#### [GOAL OF THE EXERCISE]
Go through the data below and return each line where the string "center" appears.

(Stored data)
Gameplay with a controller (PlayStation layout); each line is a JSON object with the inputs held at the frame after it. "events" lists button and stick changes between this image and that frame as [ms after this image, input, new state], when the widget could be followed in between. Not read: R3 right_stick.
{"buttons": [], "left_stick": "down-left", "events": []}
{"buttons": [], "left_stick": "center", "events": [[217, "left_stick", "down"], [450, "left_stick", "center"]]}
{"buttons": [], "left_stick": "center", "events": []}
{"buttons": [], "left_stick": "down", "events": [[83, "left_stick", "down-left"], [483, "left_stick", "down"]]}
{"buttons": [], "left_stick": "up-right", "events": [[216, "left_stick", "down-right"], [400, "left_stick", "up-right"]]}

#### [TASK SOLUTION]
{"buttons": [], "left_stick": "center", "events": [[217, "left_stick", "down"], [450, "left_stick", "center"]]}
{"buttons": [], "left_stick": "center", "events": []}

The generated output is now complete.